Chart 3: Core inflation is falling (however you slice it)
Chart 4: The national range of core rates continues to narrow
The euro area economy narrowly dodged recession last year
The euro area economy narrowly avoided a technical recession in H2 2023 with flat growth in the final quarter. After the German statistical agency had already flagged a 0.3% Q/Q contraction in Q4 (which was confirmed in the national accounts data) it had looked a tough ask for the euro area as a whole to avoid a negative figure and we had pencilled in a small contraction. However, upside surprises in Italy (+0.2%) and Spain (+0.6%) bolstered overall growth. Activity in France was again flat (0.0%) on the quarter.
The overall picture is one of stagnation rather than crisis. We don’t yet have the expenditure breakdown for the euro area as a whole, but based on figures and comments from the national releases it seems that investment and consumer spending probably dragged on growth. This would be no surprise to see after the real terms squeeze on household incomes and ongoing pass-through of tighter ECB policy.
While there are some signs of stabilisation, business surveys suggest limited momentum at the start of the year. However, we expect this will change with some cyclical improvement over coming quarters as households’ real purchasing power recovers and financial conditions ease. Overall, we are tracking annual average growth at around 0.5% this year with consumer spending set to become the key driver.
Chart 5: The euro area as a whole stagnated in H2 2023 but just managed to avoid a technical recession
Chart 6: Surveys suggest that the relative struggles of Germany and France may continue in Q1 2024
The week ahead: German industry in focus
Next week looks light on the data front after a busy period of central bank meetings, inflation readings and national accounts releases.
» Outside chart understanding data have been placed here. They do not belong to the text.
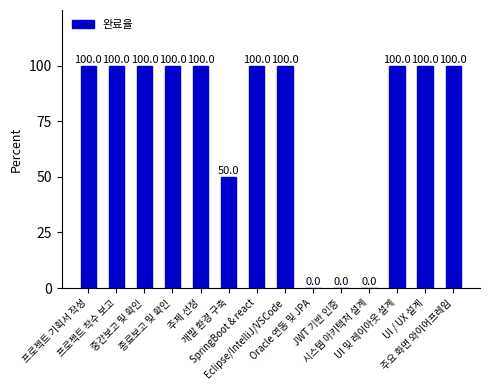

What is the sum of all values?

1050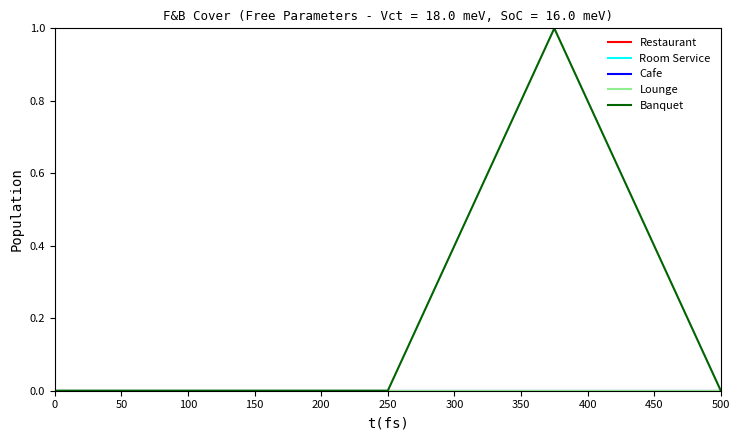

Does the chart have visible grid lines?

No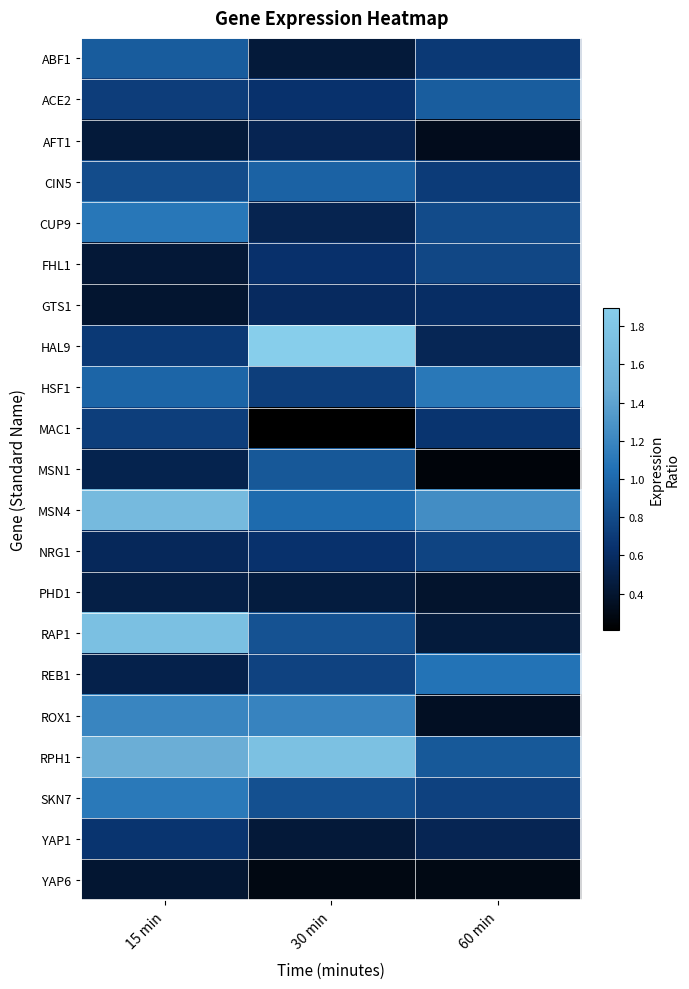

Which label corresponds to the largest value in the chart?

30 min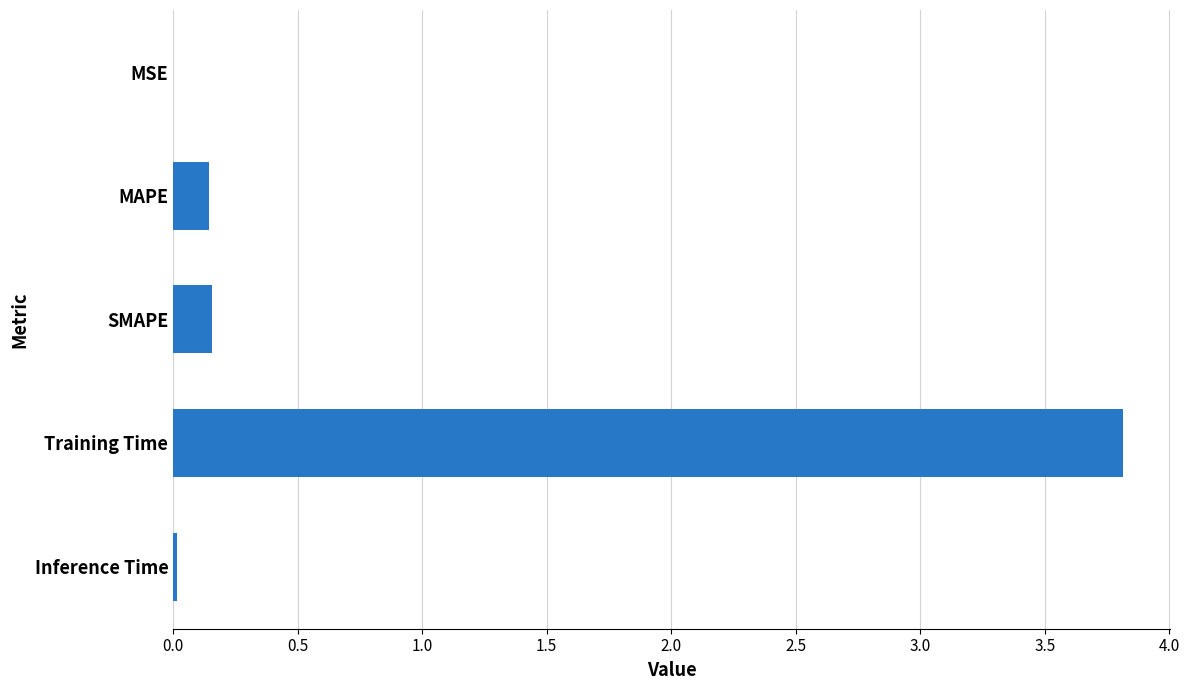

The value at MSE is 0.0. True or false?

True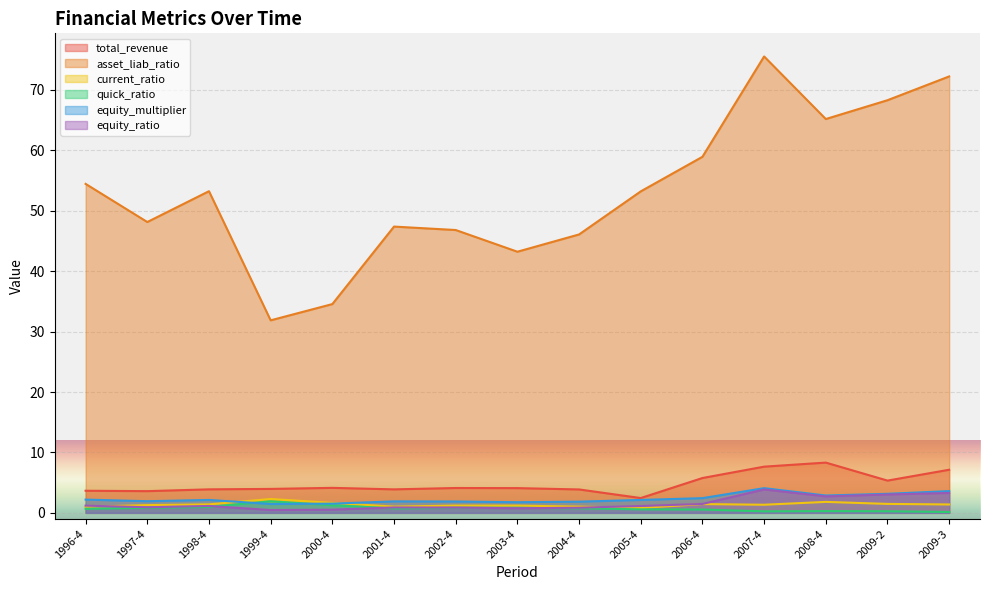

Where is total_revenue nearest to the value 5?

2009-2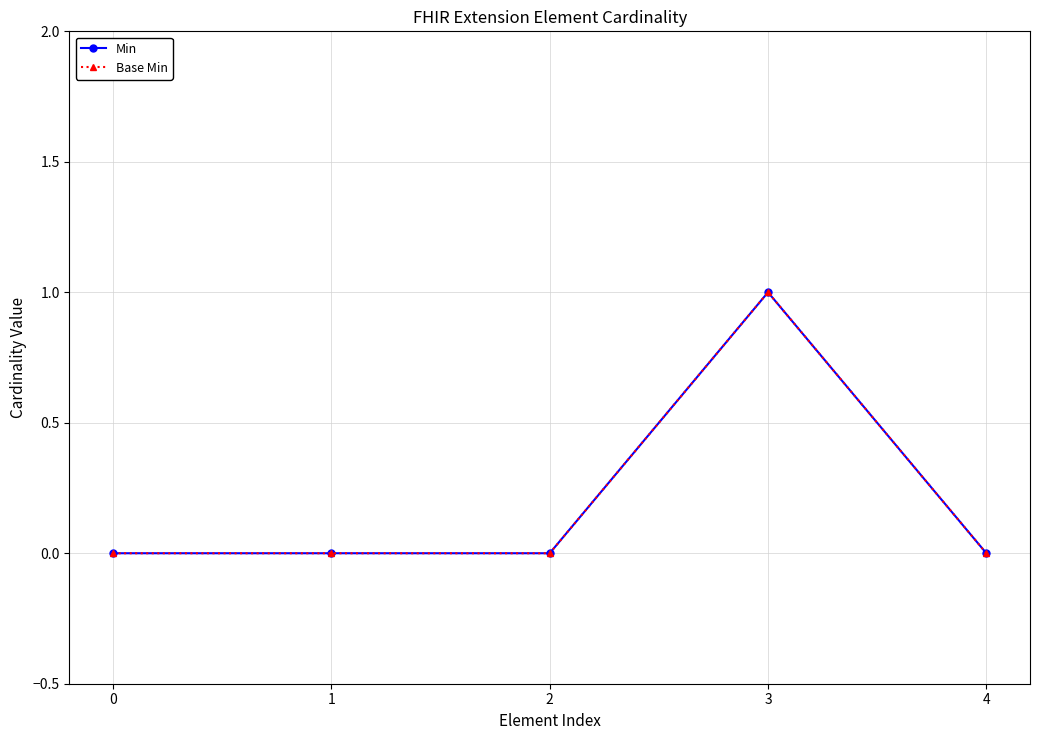

Is this an area chart (filled region under the line)?

No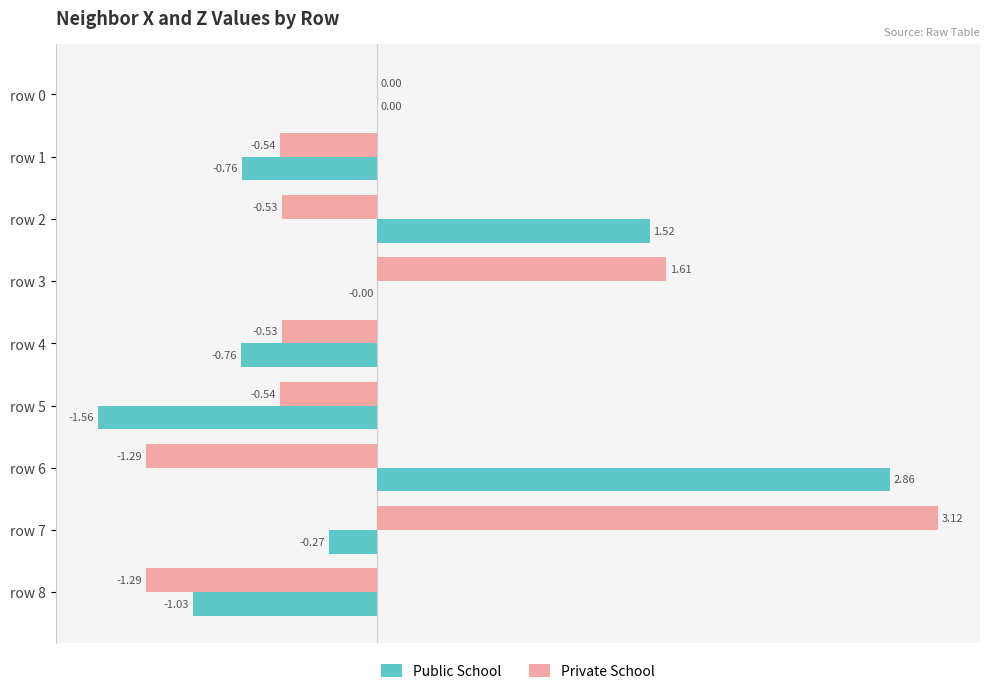

At which category is the sum across all series the highest?

row 7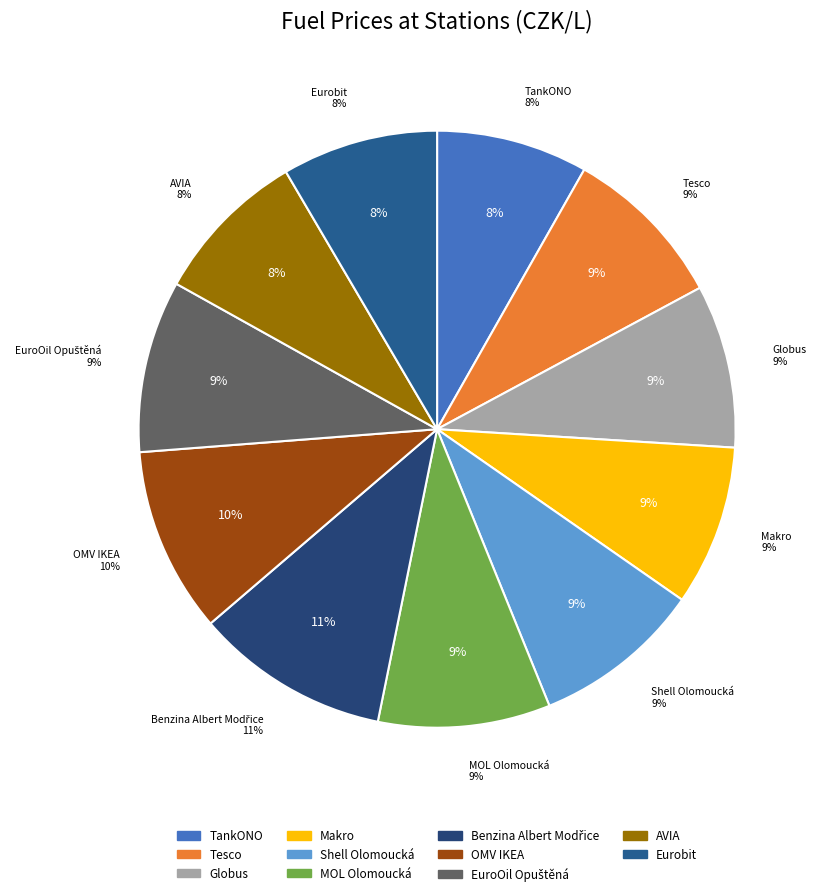

How many slices are in this pie chart?

11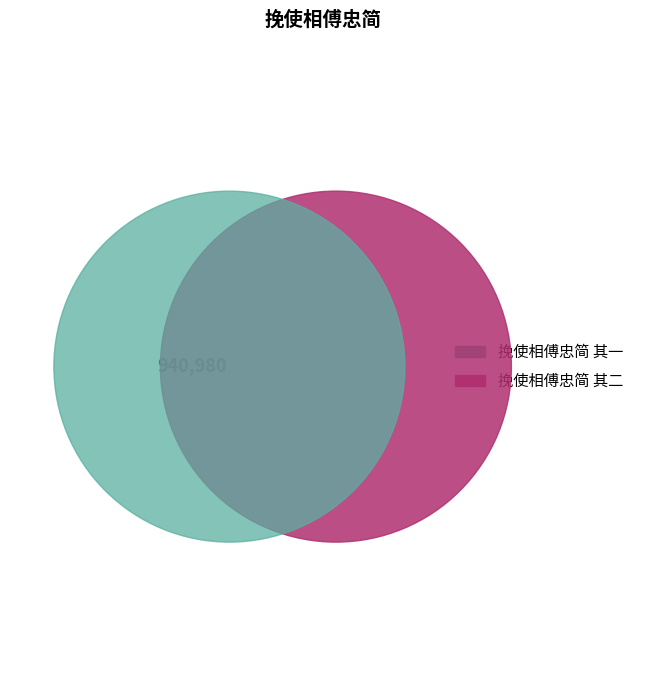

Does 挽使相傅忠简 其一 represent more than half of the total?

No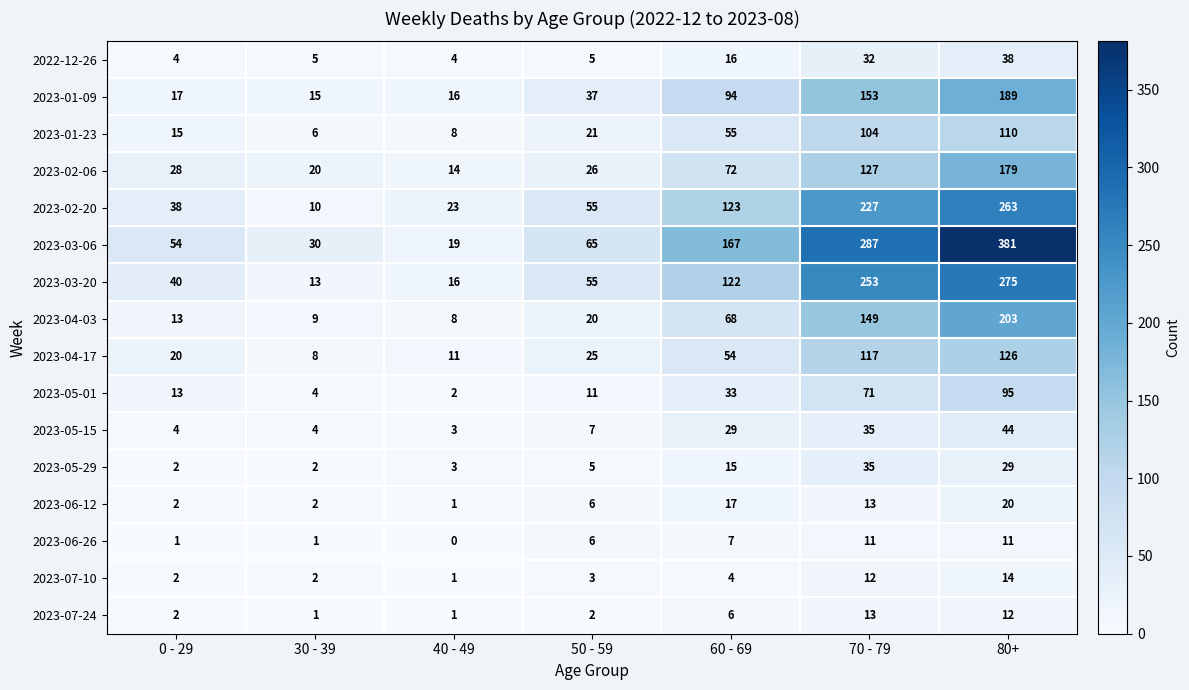

What is the average value of the 2023-03-20 series?

111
We know the German economy struggled in Q4 (GDP contracted by 0.3% Q/Q) but German factory orders and industrial production will give some clues as to how much momentum the beleaguered manufacturing sector had going into 2024. Aside from the downward move in wholesale gas prices over the last few months, there’s been very little good news in recent times (see here).
In the euro area there will also be the final PMIs for January (and first look at Italy and Spain), as well as the Sentix gauge of sentiment at the start of February.
Lastly, the UK statistics office will resume publication of its labour force survey after undertaking work to improve the data. A low response rate had prompted concerns about the validity of the numbers. Other data released in the interim period suggests that the UK labour market has loosened a little in recent months but the unemployment rate remains low by historical standards.